Andreessen credits Andy Rachleff of Benchmark Capital for this formulation.

In a great market, the market pulls product out of the startup. The market needs to be fulfilled and will be fulfilled by the first viable product that comes along. The product doesn't need to be great; it just has to basically work.

You can always feel product/market fit when it's happening: customers buy as fast as you can make it, money piles up in the checking account, you're hiring support staff as fast as you can, and reporters are calling about your hot new thing. When it's not happening, word of mouth doesn't spread, sales cycles drag, and deals don't close.

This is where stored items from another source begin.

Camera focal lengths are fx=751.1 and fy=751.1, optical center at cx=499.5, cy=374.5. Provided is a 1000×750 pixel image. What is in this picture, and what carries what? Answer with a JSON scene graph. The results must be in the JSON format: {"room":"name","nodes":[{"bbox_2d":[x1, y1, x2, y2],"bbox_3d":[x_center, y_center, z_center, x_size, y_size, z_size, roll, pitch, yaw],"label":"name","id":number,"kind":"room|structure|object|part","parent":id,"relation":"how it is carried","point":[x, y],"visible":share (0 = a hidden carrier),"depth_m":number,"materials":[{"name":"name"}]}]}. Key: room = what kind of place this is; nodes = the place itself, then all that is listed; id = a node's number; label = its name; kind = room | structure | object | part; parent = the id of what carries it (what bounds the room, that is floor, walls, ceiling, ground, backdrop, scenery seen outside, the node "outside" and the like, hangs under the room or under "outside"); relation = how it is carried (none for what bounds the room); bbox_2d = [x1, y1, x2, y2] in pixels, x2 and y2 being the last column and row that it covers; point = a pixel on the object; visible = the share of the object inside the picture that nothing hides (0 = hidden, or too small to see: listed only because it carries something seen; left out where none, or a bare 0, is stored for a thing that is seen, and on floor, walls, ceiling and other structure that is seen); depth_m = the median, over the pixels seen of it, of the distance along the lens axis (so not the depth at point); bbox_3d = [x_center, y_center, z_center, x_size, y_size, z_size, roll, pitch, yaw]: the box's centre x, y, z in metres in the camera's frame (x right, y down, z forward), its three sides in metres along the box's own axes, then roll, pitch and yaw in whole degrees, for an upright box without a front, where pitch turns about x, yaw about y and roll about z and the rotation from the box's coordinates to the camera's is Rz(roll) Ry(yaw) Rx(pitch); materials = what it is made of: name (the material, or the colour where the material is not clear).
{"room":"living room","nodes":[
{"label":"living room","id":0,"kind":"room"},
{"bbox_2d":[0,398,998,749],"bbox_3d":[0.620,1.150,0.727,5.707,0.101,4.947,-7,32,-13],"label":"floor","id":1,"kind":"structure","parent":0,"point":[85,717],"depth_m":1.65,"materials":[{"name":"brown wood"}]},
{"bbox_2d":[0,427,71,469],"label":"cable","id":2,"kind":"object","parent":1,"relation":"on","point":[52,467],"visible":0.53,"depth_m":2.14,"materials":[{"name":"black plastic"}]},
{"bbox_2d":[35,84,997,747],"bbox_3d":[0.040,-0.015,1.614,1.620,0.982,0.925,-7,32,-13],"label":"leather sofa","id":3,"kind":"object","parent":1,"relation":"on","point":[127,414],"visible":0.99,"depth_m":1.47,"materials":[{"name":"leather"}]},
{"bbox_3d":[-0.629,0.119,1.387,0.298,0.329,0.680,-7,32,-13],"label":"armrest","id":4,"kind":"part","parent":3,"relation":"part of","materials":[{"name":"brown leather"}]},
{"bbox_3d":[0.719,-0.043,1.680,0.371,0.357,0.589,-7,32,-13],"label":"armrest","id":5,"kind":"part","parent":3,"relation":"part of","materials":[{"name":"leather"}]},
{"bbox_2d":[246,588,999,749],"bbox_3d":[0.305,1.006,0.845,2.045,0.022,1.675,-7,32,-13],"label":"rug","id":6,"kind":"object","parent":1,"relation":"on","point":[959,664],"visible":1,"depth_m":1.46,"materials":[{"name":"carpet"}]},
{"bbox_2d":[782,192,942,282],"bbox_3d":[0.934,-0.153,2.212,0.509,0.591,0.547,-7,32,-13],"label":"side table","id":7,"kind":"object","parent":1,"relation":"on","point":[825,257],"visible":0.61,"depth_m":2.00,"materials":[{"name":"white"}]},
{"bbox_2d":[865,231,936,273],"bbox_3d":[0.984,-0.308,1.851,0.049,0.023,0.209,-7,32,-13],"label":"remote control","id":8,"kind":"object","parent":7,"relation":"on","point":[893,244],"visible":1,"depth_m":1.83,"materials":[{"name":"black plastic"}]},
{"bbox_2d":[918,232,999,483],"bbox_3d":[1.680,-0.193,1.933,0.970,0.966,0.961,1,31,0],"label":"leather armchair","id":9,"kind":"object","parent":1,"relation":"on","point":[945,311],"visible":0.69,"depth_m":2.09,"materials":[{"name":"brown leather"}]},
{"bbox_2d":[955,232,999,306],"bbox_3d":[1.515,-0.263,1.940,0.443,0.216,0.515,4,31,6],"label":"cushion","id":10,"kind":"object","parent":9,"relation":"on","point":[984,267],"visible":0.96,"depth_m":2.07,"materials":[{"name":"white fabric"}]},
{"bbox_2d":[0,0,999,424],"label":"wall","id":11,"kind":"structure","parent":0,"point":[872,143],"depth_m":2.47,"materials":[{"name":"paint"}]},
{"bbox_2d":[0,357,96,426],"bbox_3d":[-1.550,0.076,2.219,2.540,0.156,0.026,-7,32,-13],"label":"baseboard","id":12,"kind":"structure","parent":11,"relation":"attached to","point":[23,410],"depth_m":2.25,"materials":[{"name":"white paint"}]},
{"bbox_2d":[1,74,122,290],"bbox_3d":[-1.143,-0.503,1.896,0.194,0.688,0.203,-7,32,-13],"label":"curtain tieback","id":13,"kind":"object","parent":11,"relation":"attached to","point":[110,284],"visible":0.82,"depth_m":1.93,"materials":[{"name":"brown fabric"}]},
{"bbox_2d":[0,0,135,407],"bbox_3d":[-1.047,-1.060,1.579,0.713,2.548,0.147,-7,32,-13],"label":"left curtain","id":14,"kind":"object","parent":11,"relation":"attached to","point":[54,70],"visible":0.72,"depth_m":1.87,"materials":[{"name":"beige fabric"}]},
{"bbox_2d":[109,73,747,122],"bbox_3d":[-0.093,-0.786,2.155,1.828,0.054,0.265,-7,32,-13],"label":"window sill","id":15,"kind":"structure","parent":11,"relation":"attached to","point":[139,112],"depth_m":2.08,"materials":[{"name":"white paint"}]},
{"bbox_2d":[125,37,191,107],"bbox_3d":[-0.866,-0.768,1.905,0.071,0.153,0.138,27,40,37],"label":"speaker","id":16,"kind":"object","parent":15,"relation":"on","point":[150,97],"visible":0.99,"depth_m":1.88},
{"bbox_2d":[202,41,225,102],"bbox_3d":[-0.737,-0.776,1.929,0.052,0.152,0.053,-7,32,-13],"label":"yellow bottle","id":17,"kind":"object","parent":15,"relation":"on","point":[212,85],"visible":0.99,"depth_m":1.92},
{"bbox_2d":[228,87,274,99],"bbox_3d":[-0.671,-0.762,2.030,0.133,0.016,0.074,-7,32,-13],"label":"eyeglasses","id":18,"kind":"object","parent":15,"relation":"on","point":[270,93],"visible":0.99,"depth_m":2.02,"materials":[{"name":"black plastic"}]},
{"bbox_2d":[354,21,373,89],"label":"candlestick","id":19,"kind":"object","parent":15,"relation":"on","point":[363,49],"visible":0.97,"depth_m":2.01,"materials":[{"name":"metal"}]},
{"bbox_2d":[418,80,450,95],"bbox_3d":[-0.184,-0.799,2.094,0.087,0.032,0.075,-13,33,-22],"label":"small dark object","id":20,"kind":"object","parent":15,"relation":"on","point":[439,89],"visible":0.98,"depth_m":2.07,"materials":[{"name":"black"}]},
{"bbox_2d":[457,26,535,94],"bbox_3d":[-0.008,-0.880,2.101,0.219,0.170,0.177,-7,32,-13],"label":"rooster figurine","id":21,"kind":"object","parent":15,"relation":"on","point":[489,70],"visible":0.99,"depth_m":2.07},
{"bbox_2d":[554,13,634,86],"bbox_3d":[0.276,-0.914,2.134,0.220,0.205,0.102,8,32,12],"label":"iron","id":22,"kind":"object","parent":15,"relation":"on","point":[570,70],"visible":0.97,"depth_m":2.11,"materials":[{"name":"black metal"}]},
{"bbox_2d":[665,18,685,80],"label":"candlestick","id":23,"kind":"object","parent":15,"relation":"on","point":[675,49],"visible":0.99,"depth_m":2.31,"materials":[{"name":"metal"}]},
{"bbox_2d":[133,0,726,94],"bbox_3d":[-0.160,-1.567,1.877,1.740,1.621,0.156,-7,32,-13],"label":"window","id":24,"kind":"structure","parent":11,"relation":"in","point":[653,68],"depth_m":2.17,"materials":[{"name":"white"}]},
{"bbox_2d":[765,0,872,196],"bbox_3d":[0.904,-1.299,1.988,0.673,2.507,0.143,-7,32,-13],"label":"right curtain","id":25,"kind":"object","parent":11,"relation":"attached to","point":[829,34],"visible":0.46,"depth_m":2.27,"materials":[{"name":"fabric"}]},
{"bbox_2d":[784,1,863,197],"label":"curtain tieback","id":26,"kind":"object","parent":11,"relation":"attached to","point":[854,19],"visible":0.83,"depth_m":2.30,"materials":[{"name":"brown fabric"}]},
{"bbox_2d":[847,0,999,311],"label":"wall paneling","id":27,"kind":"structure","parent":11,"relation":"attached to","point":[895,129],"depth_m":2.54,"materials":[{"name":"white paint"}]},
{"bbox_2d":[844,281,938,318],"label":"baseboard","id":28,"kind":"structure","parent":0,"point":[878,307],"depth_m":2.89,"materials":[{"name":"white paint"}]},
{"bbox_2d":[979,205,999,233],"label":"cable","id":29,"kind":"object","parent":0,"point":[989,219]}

When you are BPMF (before product/market fit), do whatever is required to get to product/market fit. Including changing out people, rewriting your product, moving into a different market, telling customers no when you don't want to, telling customers yes when you don't want to, raising that fourth round of highly dilutive venture capital—whatever is required.

The classic counterexample to 'great product = success' is the world's best software application for an operating system nobody runs—just ask any developer who targeted BeOS, Amiga, OS/2, or NeXT. Product quality and market size are completely different things.

Once a startup is successful, founders cite all kinds of things that had nothing to do with it. People are terrible at understanding causation. But in almost every case, the cause was product/market fit. Because, really, what else could it possibly be?

The most frequent case of a great team paired with a bad product or terrible market is the second- or third-time entrepreneur whose first company was a huge success. People get cocky and slip up—Andreessen cites one high-profile founder burning $80M in venture funding with nothing to show because there's virtually no market for what he's building.